Against All Odds, Violation-Laden Club Owner Seeks Liquor License Renewal

Remix, at 27 Park Pl., was shut down as a result of an Emergency Summary Order of Suspension of its liquor license. Photo: Carl Glassman/Tribeca Trib

Posted
Mar. 07, 2017

Plenty of long-shot liquor license applications have come before Community Board 1 over the years. But rarely has there been an applicant as unlikely to succeed as Panagiotis Kotsonis, owner of the club Remix at 27 Park Pl.

The State Liquor Authority in January handed Kotsonis 49 violations, summarily suspended his liquor license and shut him down following a midnight multi-agency investigation. But that did not deter the owner from appearing with his lawyer before CB1’s Financial District Committee last week in hopes of a routine renewal of his license, which expired on Feb. 28.

Blocked fire exits, unmaintained fire extinguishers and a missing cellar fire alarm, unlicensed security guards and an absence of books and financial records were among a laundry list of alleged violations that the inspectors said they found. Then there were the 18 lap dancing couples (“several females completely topless”) gyrating on couches in a concealed back room in a dangerous location, according to the inspectors’ reports.

We found they were essentially running a strip club without being licensed as one, said an SLA spokesman.

Inspectors descended on the club after neighbors complained that St. Venus Theater, described by the SLA as a “roving, strip, lap dancing and pay for sex enterprise,” was operating at Remix, according to the authority.

So never mind about the the liquor license renewal. One committee member, after reading over the five-and-half page list of charges, called for jailing the owner. Another simply said she favored “the harshest possible penalty.”

“These are not just violations, these are actually criminal acts,” said committee member Joel Kopel.

Kotsonis barely spoke at the meeting and afterwards refused the Trib’s request for comment. His lawyer, Timothy Alnwick, told the committee that his client is still waiting for a ruling on the charges following a hearing and no license would be granted until the authority had reached a judgement. “First they have to decide what they’re going to do with the 49 charges,” Alnwick said. “If 40 are sustained, what’s the proper penalty? And they’re going to take into account that he’s been closed for a month.”
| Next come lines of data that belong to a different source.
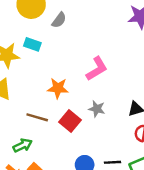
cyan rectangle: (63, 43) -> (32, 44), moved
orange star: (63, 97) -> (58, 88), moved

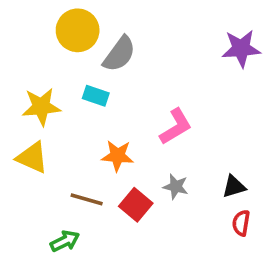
gray semicircle: (59, 20) -> (119, 54), size x1.5
cyan rectangle: (32, 44) -> (96, 96), moved

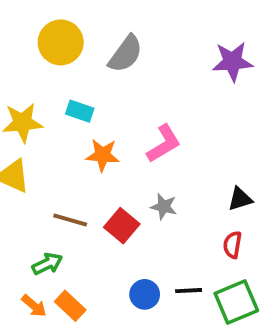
gray semicircle: (119, 54) -> (126, 54), moved
orange star: (118, 156) -> (103, 155), moved
black triangle: (234, 187) -> (240, 199), moved

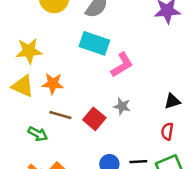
cyan rectangle: (80, 111) -> (94, 43), moved, size x1.6
orange star: (103, 155) -> (53, 84), moved
green arrow: (47, 264) -> (38, 134), moved, turned 54

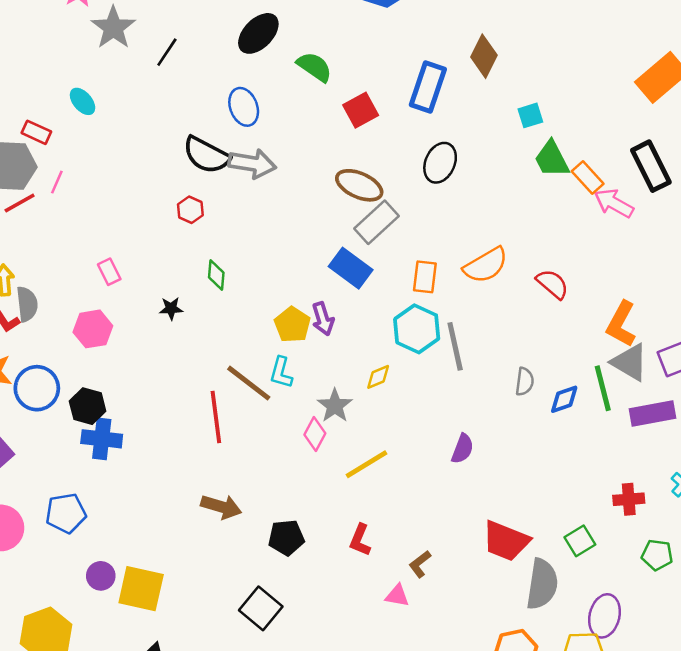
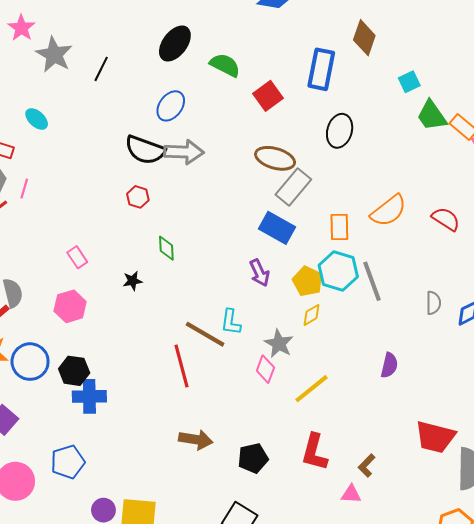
blue ellipse: (244, 107) -> (171, 106), turned 64
yellow pentagon: (292, 325) -> (308, 281), moved
red L-shape: (360, 540) -> (314, 452), size x1.4

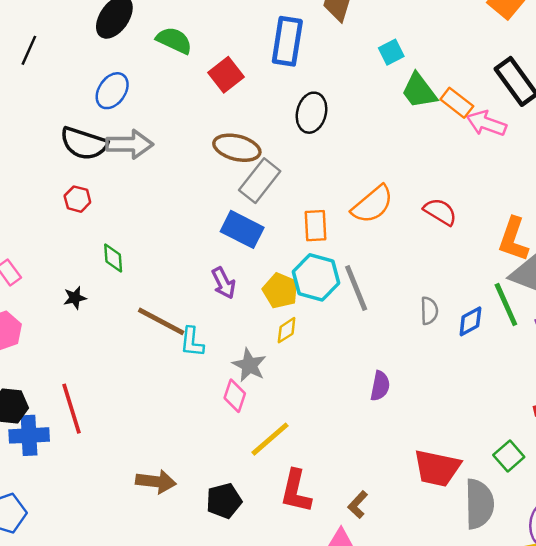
brown line: (205, 334) -> (161, 321), moved
red line: (182, 366) -> (71, 409), moved
yellow line: (311, 389) -> (270, 439), moved

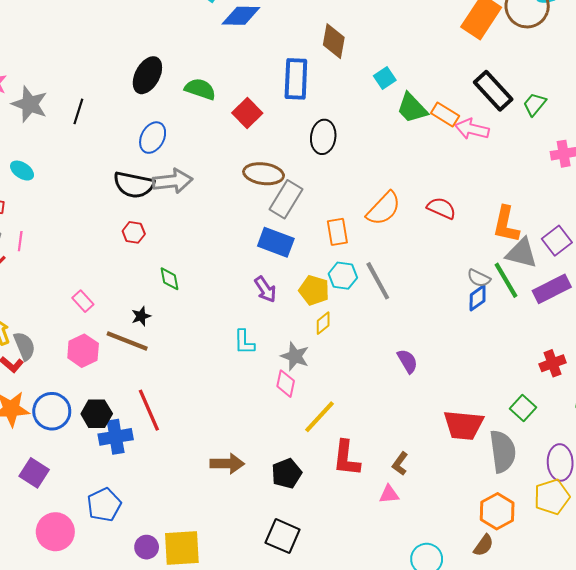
cyan hexagon: (316, 277) -> (343, 276), size x0.7
gray semicircle: (429, 311) -> (479, 278), moved, turned 125
brown line: (161, 321) -> (127, 341), moved
purple semicircle: (380, 386) -> (407, 361), turned -35

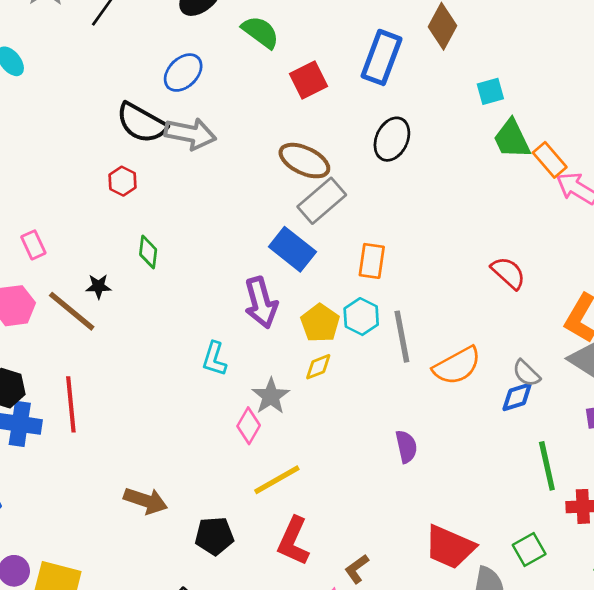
orange semicircle: (384, 209) -> (457, 366), moved
green line: (506, 280) -> (547, 466), moved
purple arrow: (265, 289) -> (261, 303), size x1.4

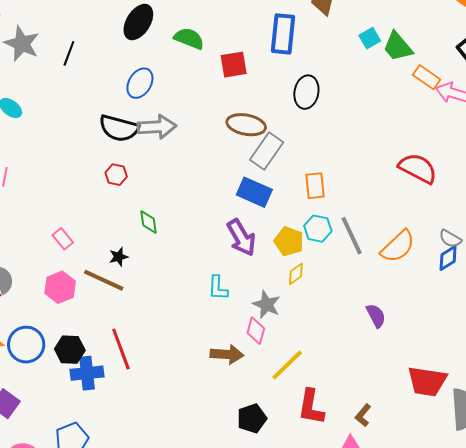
red square: (308, 80) -> (234, 65), turned 32
green trapezoid: (512, 139) -> (398, 47), moved
red semicircle: (508, 273) -> (418, 168), size x1.4
brown arrow: (146, 501) -> (227, 354), moved

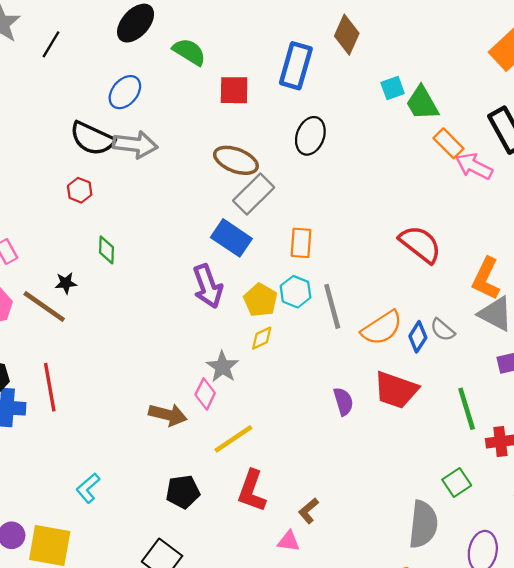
blue diamond: (448, 258) -> (418, 337), moved, turned -36
cyan L-shape: (218, 288) -> (88, 488), moved, turned 36
red trapezoid: (427, 381) -> (396, 390), moved

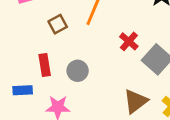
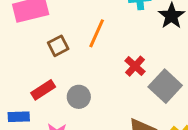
red rectangle: (45, 65) -> (43, 90), turned 65

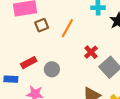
brown square: (58, 46) -> (42, 25), moved

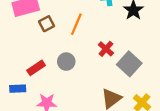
gray circle: (52, 69) -> (66, 62), moved

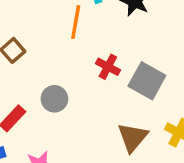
orange line: (76, 24) -> (76, 22), moved

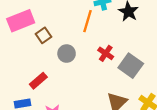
gray circle: (54, 99) -> (67, 54), moved

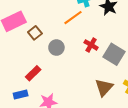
orange line: (88, 21) -> (73, 18), turned 42

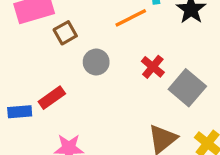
blue rectangle: (21, 94) -> (20, 112), moved

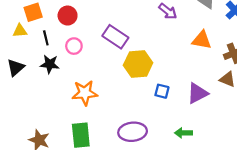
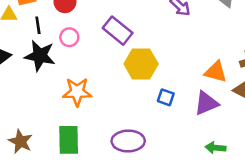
orange triangle: (202, 40) -> (216, 72), moved
black star: (50, 64) -> (40, 56), size x1.4
green arrow: (183, 133) -> (215, 148), moved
This was not Kotsonis’s first run-in with the committee. In 2013, neighbors showed up to successfully block his application for a cabaret license, claiming that the club was using an emergency exit on Murray Street as an entrance and a place where partygoers congregated.

The committee later reversed its decision after being convinced that the door on Murray Street was no longer used as an entrance.

But then came this latest application, and the vote to recommend a denial of the license renewal was unanimous.

“Why,” said committee member Pat Moore, “should we reward bad behavior?”